*Available data*.
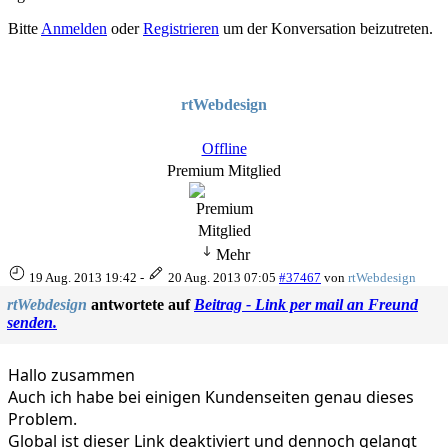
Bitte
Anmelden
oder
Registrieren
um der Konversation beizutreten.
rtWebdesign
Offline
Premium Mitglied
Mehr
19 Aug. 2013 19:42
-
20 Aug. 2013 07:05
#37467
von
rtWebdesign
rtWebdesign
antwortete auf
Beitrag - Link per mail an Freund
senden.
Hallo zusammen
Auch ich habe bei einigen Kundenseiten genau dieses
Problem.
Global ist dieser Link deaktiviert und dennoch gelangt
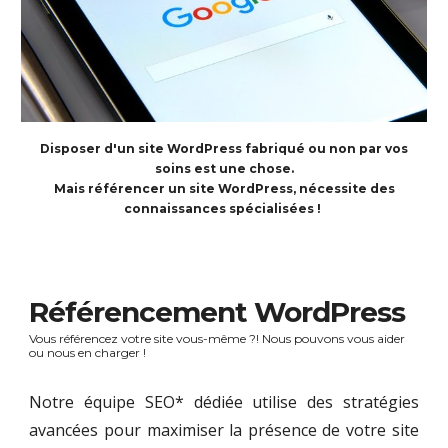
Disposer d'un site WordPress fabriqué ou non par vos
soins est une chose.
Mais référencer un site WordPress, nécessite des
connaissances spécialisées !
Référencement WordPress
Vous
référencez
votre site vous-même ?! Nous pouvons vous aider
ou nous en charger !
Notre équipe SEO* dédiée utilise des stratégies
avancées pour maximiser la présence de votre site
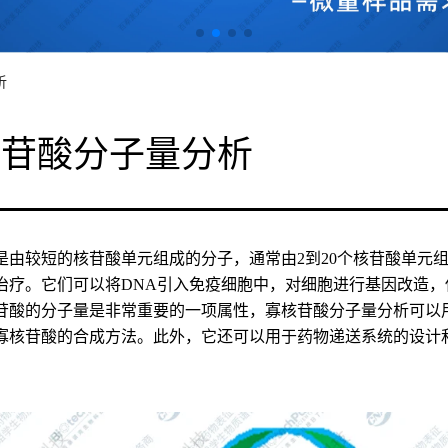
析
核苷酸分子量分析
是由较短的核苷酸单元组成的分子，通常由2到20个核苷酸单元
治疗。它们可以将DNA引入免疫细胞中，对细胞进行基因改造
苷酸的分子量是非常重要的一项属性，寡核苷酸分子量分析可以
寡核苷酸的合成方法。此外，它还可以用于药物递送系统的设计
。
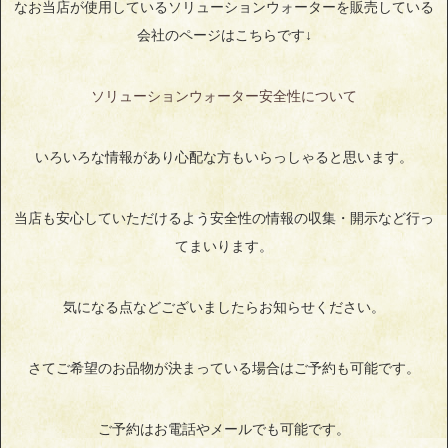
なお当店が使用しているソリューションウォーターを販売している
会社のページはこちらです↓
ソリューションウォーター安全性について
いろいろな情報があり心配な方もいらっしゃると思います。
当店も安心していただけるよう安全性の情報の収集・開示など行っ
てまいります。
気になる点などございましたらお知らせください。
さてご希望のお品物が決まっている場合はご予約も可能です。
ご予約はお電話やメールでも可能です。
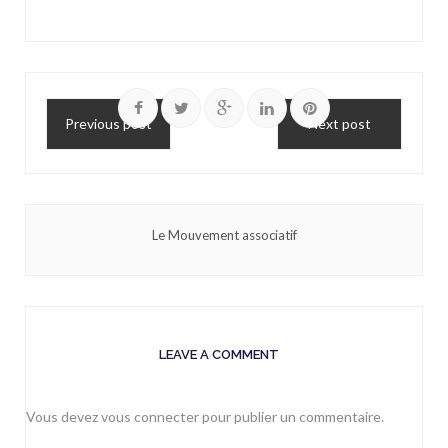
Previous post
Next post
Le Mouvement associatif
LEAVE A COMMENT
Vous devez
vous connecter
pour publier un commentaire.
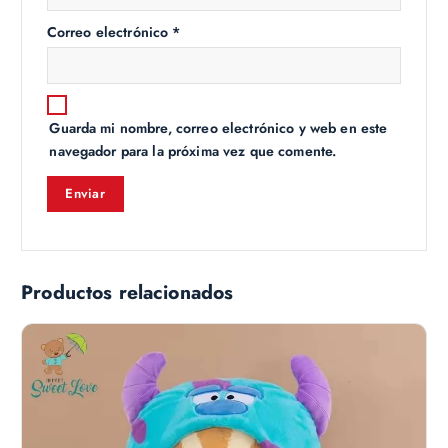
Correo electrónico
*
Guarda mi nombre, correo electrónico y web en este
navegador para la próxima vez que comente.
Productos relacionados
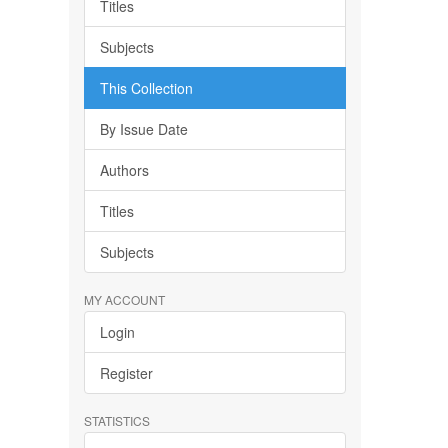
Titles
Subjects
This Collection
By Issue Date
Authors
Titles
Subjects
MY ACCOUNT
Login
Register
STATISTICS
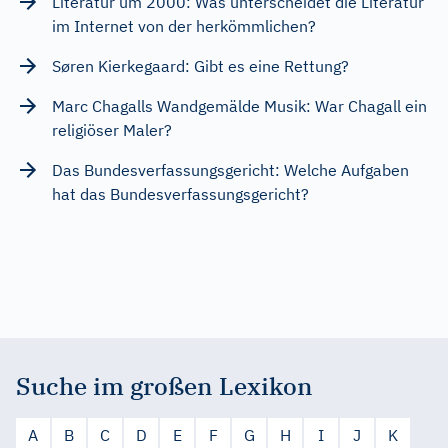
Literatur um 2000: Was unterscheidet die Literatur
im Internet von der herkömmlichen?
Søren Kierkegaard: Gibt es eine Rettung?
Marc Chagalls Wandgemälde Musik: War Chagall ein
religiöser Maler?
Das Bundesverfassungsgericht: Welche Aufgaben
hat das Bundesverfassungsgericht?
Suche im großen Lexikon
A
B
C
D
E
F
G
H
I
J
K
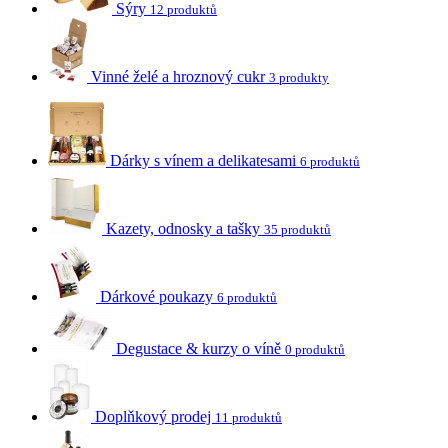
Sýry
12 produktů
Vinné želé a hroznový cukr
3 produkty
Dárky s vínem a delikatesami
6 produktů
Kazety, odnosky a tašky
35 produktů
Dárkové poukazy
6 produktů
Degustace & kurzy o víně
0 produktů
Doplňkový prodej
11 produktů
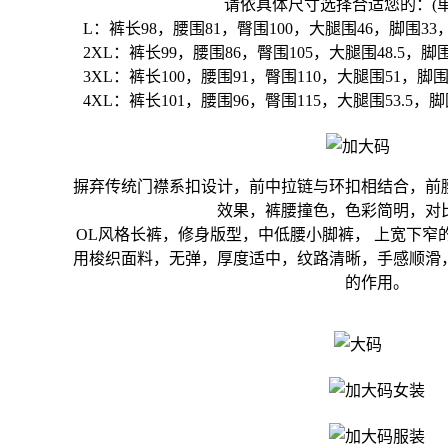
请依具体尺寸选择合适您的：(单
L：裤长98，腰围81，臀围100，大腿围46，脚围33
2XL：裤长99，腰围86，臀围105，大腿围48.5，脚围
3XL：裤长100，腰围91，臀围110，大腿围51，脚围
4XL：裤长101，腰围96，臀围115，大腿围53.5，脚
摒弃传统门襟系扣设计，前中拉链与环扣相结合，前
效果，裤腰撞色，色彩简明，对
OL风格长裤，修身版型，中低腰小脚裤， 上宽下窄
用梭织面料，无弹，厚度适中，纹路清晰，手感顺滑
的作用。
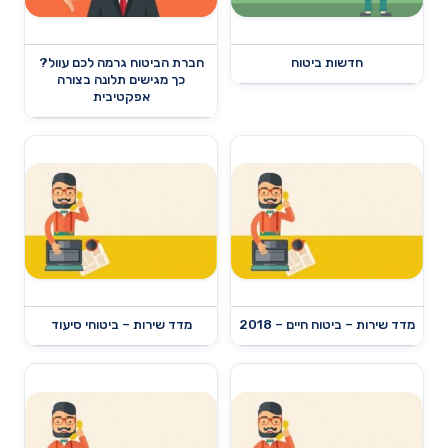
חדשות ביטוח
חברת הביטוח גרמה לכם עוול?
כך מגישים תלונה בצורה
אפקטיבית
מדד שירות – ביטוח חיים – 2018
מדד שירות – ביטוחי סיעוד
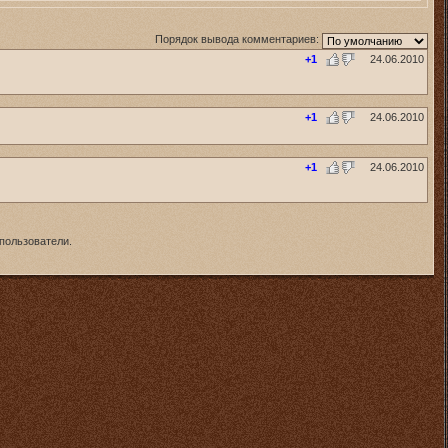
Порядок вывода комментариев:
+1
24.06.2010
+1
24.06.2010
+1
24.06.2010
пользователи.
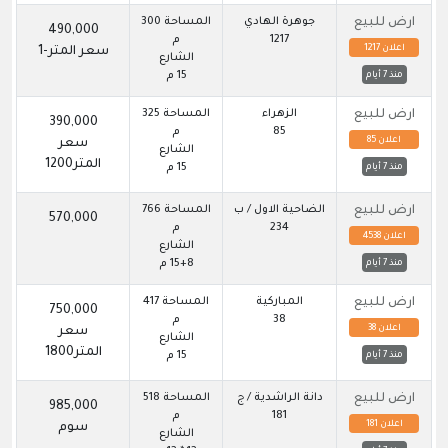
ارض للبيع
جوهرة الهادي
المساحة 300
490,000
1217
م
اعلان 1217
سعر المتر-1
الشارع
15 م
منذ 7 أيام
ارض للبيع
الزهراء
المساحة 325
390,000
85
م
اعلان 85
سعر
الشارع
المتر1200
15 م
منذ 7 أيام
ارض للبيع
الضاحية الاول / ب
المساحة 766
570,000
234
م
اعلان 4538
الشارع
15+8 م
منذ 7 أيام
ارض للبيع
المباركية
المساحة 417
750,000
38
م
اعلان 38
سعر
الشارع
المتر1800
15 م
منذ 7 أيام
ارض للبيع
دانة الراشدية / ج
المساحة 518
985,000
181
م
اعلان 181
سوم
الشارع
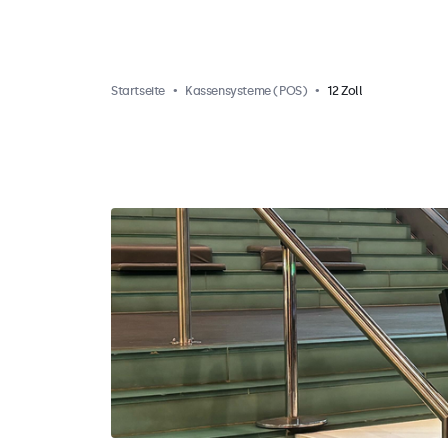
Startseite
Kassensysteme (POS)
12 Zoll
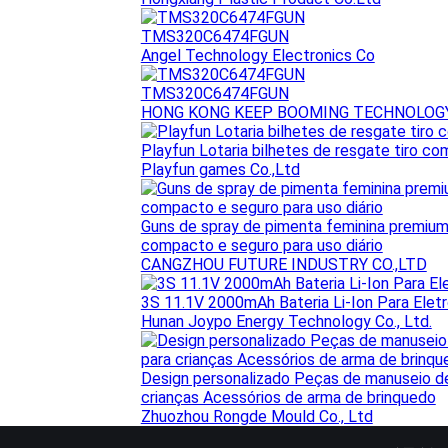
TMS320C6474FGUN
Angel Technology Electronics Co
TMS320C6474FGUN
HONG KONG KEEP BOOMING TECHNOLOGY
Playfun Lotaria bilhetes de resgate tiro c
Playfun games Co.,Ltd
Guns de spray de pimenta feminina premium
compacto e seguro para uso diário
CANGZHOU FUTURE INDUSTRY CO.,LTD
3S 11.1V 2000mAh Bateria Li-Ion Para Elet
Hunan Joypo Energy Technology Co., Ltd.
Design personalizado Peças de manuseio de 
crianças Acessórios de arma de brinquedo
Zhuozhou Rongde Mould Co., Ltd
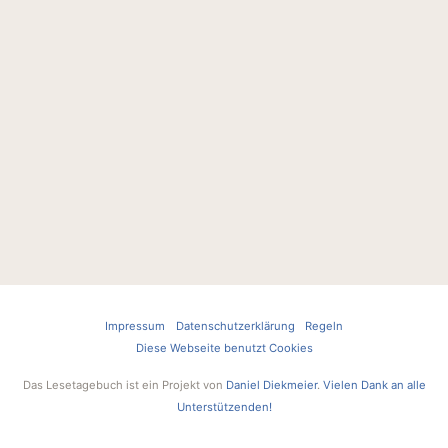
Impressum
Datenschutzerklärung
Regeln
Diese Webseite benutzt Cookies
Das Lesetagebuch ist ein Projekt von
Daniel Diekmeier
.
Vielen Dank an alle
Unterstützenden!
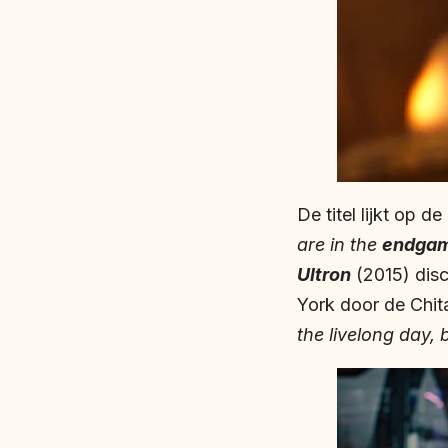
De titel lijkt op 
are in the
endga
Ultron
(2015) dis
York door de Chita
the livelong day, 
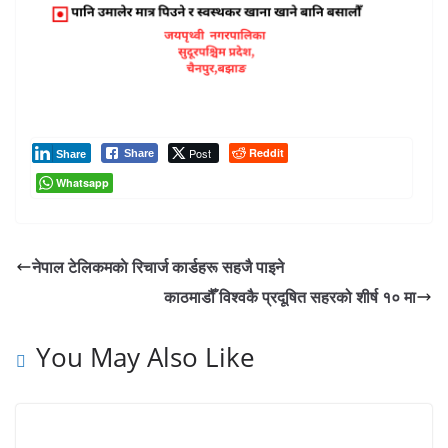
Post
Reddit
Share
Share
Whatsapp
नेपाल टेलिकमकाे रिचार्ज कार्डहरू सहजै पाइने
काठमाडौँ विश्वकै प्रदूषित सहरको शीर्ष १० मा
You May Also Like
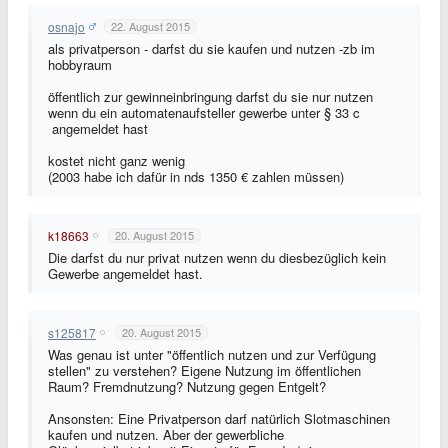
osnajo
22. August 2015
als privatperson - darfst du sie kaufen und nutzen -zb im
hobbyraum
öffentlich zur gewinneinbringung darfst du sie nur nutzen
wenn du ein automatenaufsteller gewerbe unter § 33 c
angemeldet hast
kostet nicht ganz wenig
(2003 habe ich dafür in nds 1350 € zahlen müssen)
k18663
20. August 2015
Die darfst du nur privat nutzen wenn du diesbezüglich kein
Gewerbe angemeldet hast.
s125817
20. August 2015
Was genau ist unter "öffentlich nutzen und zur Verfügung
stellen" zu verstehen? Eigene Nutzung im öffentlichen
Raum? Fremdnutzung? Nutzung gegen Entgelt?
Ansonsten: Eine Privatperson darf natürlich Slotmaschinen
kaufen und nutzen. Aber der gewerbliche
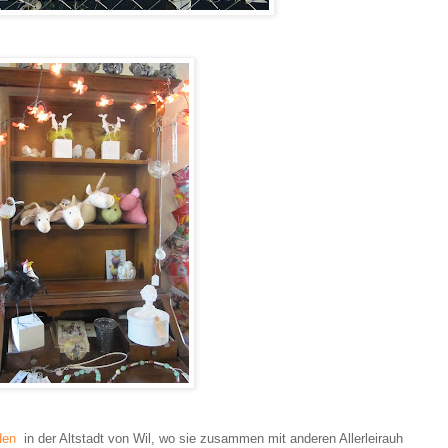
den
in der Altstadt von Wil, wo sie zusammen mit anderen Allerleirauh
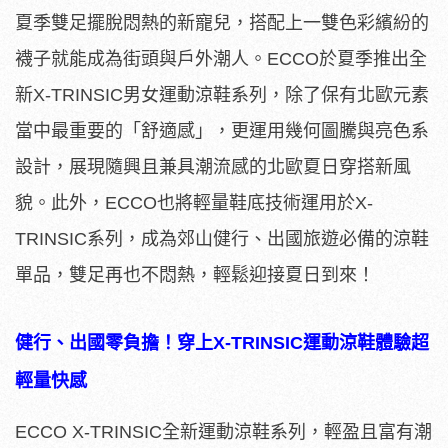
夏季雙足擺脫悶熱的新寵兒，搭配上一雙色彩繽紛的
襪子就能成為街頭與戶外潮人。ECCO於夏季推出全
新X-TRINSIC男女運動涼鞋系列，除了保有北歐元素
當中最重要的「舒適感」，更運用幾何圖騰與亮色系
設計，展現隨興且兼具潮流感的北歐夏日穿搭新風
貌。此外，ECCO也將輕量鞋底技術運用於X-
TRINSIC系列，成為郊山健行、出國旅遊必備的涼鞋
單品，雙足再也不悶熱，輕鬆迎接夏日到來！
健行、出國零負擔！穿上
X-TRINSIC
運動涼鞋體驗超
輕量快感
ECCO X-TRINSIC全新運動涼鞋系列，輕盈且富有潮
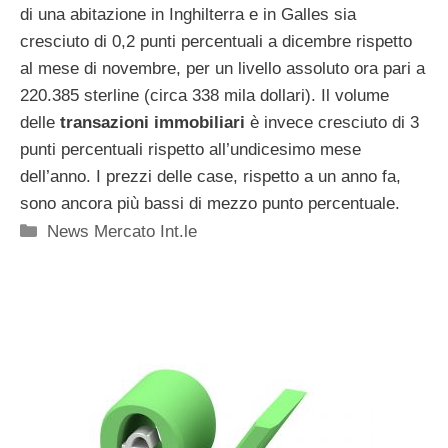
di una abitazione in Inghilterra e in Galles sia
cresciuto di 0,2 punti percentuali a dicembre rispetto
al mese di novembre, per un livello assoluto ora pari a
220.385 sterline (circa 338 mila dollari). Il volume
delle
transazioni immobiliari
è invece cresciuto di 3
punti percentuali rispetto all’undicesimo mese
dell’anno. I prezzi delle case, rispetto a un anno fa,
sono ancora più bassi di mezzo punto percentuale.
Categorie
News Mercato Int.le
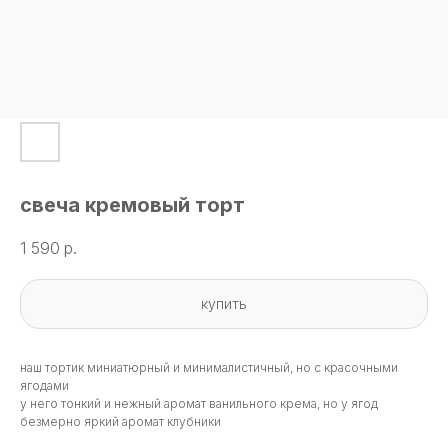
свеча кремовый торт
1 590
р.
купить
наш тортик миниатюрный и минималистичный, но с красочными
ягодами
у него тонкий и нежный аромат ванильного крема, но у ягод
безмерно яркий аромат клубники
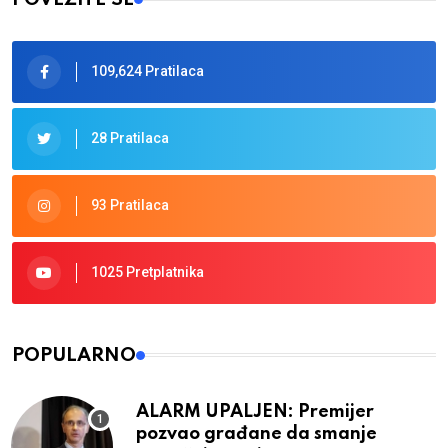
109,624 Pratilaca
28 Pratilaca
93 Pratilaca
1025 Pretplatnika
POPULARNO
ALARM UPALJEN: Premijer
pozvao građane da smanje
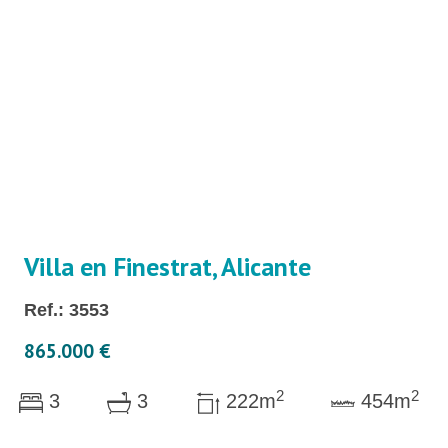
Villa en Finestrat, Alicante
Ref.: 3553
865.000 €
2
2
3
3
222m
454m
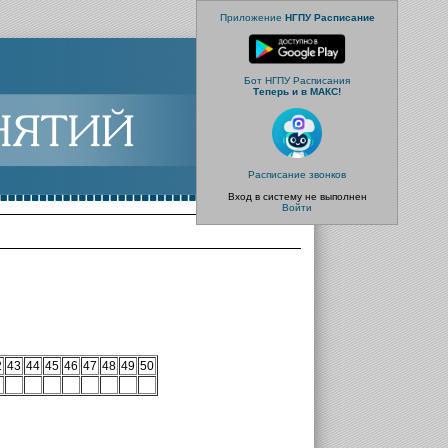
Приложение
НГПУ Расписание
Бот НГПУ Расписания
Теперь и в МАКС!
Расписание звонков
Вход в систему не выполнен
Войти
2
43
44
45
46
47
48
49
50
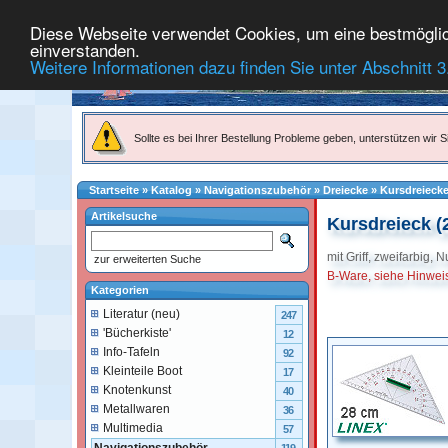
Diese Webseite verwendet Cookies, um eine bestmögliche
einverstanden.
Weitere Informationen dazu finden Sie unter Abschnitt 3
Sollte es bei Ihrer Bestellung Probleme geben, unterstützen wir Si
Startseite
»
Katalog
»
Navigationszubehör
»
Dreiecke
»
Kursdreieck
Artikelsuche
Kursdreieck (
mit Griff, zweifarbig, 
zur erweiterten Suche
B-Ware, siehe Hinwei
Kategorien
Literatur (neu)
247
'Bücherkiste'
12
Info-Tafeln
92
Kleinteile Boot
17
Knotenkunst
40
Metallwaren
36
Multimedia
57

*Aim of the task*.
Above are some records. Reproduce the lines from the one with "المساحة 325" down to the one with "設計，展現隨興且兼具潮流感的北歐夏日穿搭新風", keeping both, and leave every picture out.

*Solution for this task*.
المساحة 325
390,000
85
م
اعلان 85
سعر
الشارع
المتر1200
15 م
منذ 7 أيام
ارض للبيع
الضاحية الاول / ب
المساحة 766
570,000
234
م
اعلان 4538
الشارع
15+8 م
منذ 7 أيام
ارض للبيع
المباركية
المساحة 417
750,000
38
م
اعلان 38
سعر
الشارع
المتر1800
15 م
منذ 7 أيام
ارض للبيع
دانة الراشدية / ج
المساحة 518
985,000
181
م
اعلان 181
سوم
الشارع
Startseite
Kassensysteme (POS)
12 Zoll
TMS320C6474FGUN
Angel Technology Electronics Co
TMS320C6474FGUN
HONG KONG KEEP BOOMING TECHNOLOGY
Playfun Lotaria bilhetes de resgate tiro c
Playfun games Co.,Ltd
Guns de spray de pimenta feminina premium
compacto e seguro para uso diário
CANGZHOU FUTURE INDUSTRY CO.,LTD
3S 11.1V 2000mAh Bateria Li-Ion Para Elet
Hunan Joypo Energy Technology Co., Ltd.
Design personalizado Peças de manuseio de 
crianças Acessórios de arma de brinquedo
Zhuozhou Rongde Mould Co., Ltd
Impressum
Datenschutzerklärung
Regeln
Diese Webseite benutzt Cookies
Das Lesetagebuch ist ein Projekt von
Daniel Diekmeier
.
Vielen Dank an alle
Unterstützenden!
De titel lijkt op 
are in the
endga
Ultron
(2015) dis
York door de Chita
the livelong day, 
Post
Reddit
Share
Share
Whatsapp
नेपाल टेलिकमकाे रिचार्ज कार्डहरू सहजै पाइने
काठमाडौँ विश्वकै प्रदूषित सहरको शीर्ष १० मा
You May Also Like
osnajo
22. August 2015
als privatperson - darfst du sie kaufen und nutzen -zb im
hobbyraum
öffentlich zur gewinneinbringung darfst du sie nur nutzen
wenn du ein automatenaufsteller gewerbe unter § 33 c
angemeldet hast
kostet nicht ganz wenig
(2003 habe ich dafür in nds 1350 € zahlen müssen)
k18663
20. August 2015
Die darfst du nur privat nutzen wenn du diesbezüglich kein
Gewerbe angemeldet hast.
s125817
20. August 2015
Was genau ist unter "öffentlich nutzen und zur Verfügung
stellen" zu verstehen? Eigene Nutzung im öffentlichen
Raum? Fremdnutzung? Nutzung gegen Entgelt?
Ansonsten: Eine Privatperson darf natürlich Slotmaschinen
kaufen und nutzen. Aber der gewerbliche
den
in der Altstadt von Wil, wo sie zusammen mit anderen Allerleirauh
夏季雙足擺脫悶熱的新寵兒，搭配上一雙色彩繽紛的
襪子就能成為街頭與戶外潮人。ECCO於夏季推出全
新X-TRINSIC男女運動涼鞋系列，除了保有北歐元素
當中最重要的「舒適感」，更運用幾何圖騰與亮色系
設計，展現隨興且兼具潮流感的北歐夏日穿搭新風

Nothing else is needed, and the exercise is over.